데이터셋 항목

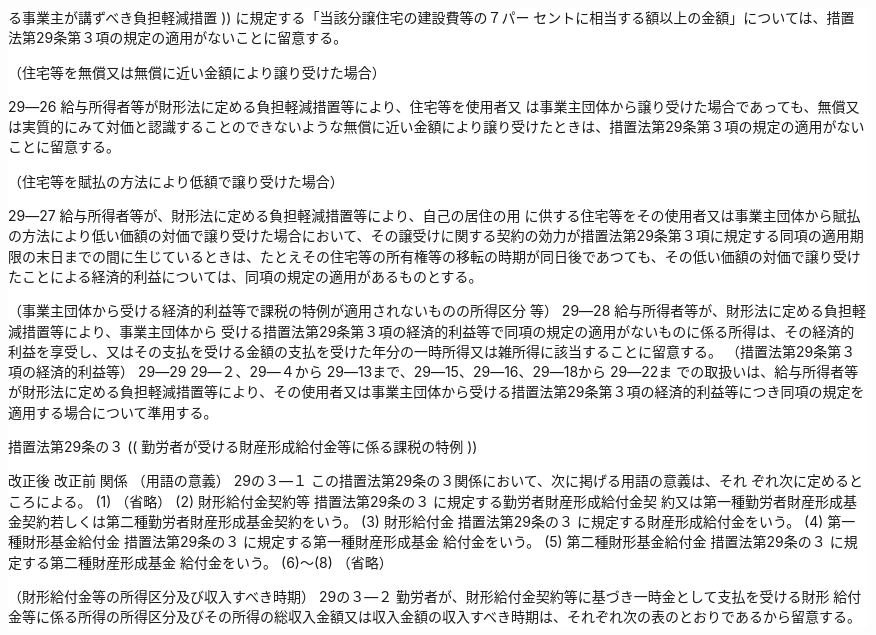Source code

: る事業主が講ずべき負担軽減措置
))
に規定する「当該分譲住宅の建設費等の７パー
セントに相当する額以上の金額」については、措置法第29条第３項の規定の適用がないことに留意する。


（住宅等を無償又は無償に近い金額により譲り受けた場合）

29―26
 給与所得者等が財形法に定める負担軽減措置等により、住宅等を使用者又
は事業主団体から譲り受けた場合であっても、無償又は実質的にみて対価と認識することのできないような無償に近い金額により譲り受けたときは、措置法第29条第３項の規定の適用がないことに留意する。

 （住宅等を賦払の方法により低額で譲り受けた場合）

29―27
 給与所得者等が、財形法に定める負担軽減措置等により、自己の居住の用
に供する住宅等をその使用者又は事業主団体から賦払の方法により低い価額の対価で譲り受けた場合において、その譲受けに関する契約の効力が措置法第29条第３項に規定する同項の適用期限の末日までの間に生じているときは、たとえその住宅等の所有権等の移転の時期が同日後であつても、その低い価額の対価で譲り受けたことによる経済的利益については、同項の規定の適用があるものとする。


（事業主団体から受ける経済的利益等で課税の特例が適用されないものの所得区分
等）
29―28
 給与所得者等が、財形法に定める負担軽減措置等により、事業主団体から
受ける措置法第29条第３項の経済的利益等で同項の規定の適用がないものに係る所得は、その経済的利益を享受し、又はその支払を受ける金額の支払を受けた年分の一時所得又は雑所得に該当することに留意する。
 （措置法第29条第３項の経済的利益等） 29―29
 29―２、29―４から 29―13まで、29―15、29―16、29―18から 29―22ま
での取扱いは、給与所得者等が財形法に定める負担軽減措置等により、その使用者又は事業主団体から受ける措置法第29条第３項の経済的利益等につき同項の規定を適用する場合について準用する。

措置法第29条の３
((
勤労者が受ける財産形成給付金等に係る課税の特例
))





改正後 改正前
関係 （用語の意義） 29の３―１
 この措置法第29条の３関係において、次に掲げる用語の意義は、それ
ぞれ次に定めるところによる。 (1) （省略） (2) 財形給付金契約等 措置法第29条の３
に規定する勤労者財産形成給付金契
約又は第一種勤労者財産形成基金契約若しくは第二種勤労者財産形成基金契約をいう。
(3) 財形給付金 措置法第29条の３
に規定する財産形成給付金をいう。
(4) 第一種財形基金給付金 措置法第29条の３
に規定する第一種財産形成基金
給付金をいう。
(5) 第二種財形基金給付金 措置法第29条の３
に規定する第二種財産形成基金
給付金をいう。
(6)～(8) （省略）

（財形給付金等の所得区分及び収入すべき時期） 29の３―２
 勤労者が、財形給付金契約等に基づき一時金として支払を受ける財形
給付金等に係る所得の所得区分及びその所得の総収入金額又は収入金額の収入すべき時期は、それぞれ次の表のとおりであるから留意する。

과제
위 항목의 모든 줄을 한 글자도 바꾸지 말고 다시 적어 주세요. 그림은 답에 넣지 않습니다.

문제 풀이
Source code

: る事業主が講ずべき負担軽減措置
))
に規定する「当該分譲住宅の建設費等の７パー
セントに相当する額以上の金額」については、措置法第29条第３項の規定の適用がないことに留意する。


（住宅等を無償又は無償に近い金額により譲り受けた場合）

29―26
 給与所得者等が財形法に定める負担軽減措置等により、住宅等を使用者又
は事業主団体から譲り受けた場合であっても、無償又は実質的にみて対価と認識することのできないような無償に近い金額により譲り受けたときは、措置法第29条第３項の規定の適用がないことに留意する。

 （住宅等を賦払の方法により低額で譲り受けた場合）

29―27
 給与所得者等が、財形法に定める負担軽減措置等により、自己の居住の用
に供する住宅等をその使用者又は事業主団体から賦払の方法により低い価額の対価で譲り受けた場合において、その譲受けに関する契約の効力が措置法第29条第３項に規定する同項の適用期限の末日までの間に生じているときは、たとえその住宅等の所有権等の移転の時期が同日後であつても、その低い価額の対価で譲り受けたことによる経済的利益については、同項の規定の適用があるものとする。


（事業主団体から受ける経済的利益等で課税の特例が適用されないものの所得区分
等）
29―28
 給与所得者等が、財形法に定める負担軽減措置等により、事業主団体から
受ける措置法第29条第３項の経済的利益等で同項の規定の適用がないものに係る所得は、その経済的利益を享受し、又はその支払を受ける金額の支払を受けた年分の一時所得又は雑所得に該当することに留意する。
 （措置法第29条第３項の経済的利益等） 29―29
 29―２、29―４から 29―13まで、29―15、29―16、29―18から 29―22ま
での取扱いは、給与所得者等が財形法に定める負担軽減措置等により、その使用者又は事業主団体から受ける措置法第29条第３項の経済的利益等につき同項の規定を適用する場合について準用する。

措置法第29条の３
((
勤労者が受ける財産形成給付金等に係る課税の特例
))





改正後 改正前
関係 （用語の意義） 29の３―１
 この措置法第29条の３関係において、次に掲げる用語の意義は、それ
ぞれ次に定めるところによる。 (1) （省略） (2) 財形給付金契約等 措置法第29条の３
に規定する勤労者財産形成給付金契
約又は第一種勤労者財産形成基金契約若しくは第二種勤労者財産形成基金契約をいう。
(3) 財形給付金 措置法第29条の３
に規定する財産形成給付金をいう。
(4) 第一種財形基金給付金 措置法第29条の３
に規定する第一種財産形成基金
給付金をいう。
(5) 第二種財形基金給付金 措置法第29条の３
に規定する第二種財産形成基金
給付金をいう。
(6)～(8) （省略）

（財形給付金等の所得区分及び収入すべき時期） 29の３―２
 勤労者が、財形給付金契約等に基づき一時金として支払を受ける財形
給付金等に係る所得の所得区分及びその所得の総収入金額又は収入金額の収入すべき時期は、それぞれ次の表のとおりであるから留意する。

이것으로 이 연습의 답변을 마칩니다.